Where some documents generated in the course of the clinical trial are not listed in the management catalogue of essential documents of the clinical trial, the sponsor, the investigator and the clinical trial institution may also, based on necessity and relevance, include them in their respective essential-document archives for preservation.

**Article 80.** For a clinical trial used to apply for drug registration, the essential documents shall be preserved at least until 5 years after the investigational drug is approved for marketing; for a clinical trial not used to apply for drug registration, the essential documents shall be preserved at least until 5 years after the termination of the clinical trial.

**Article 81.** The sponsor shall ensure that the investigator can at all times consult and, in the course of the trial, enter and correct the data in the case report forms reported to the sponsor, and that such data are not controlled solely by the sponsor.

The sponsor shall ensure that the investigator can retain the case report form data that have been submitted to the sponsor.
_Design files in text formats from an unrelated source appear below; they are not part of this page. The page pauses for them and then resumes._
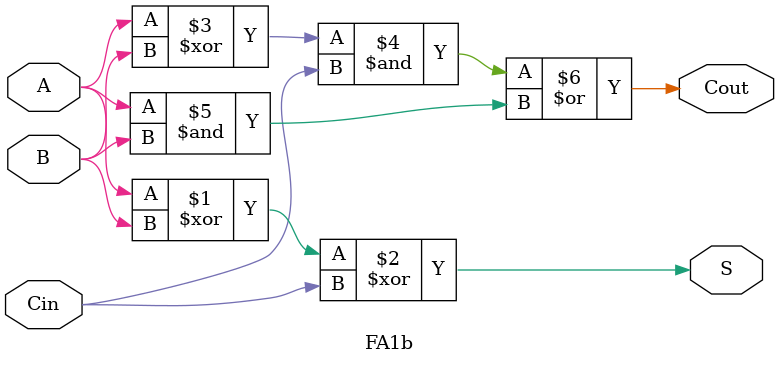
<source format=v>
module FA1b(input A,B,Cin,output S,Cout);
assign    S=A^B^Cin;
assign   Cout= ((A^B)&Cin)|(A&B);
endmodule
</source>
Copies used as source documents shall meet the requirements for certified copies.

**Article 82.** At the beginning of the clinical trial, both the investigator and the clinical trial institution and the sponsor shall establish the archive management of the essential documents. At the conclusion of the clinical trial, the monitor shall review and confirm the essential documents of the investigator and the clinical trial institution and the sponsor, and these documents shall be properly preserved in their respective clinical trial archive files.

## Chapter 9 Supplementary Provisions

**Article 83.** These Norms shall come into force on July 1, 2020.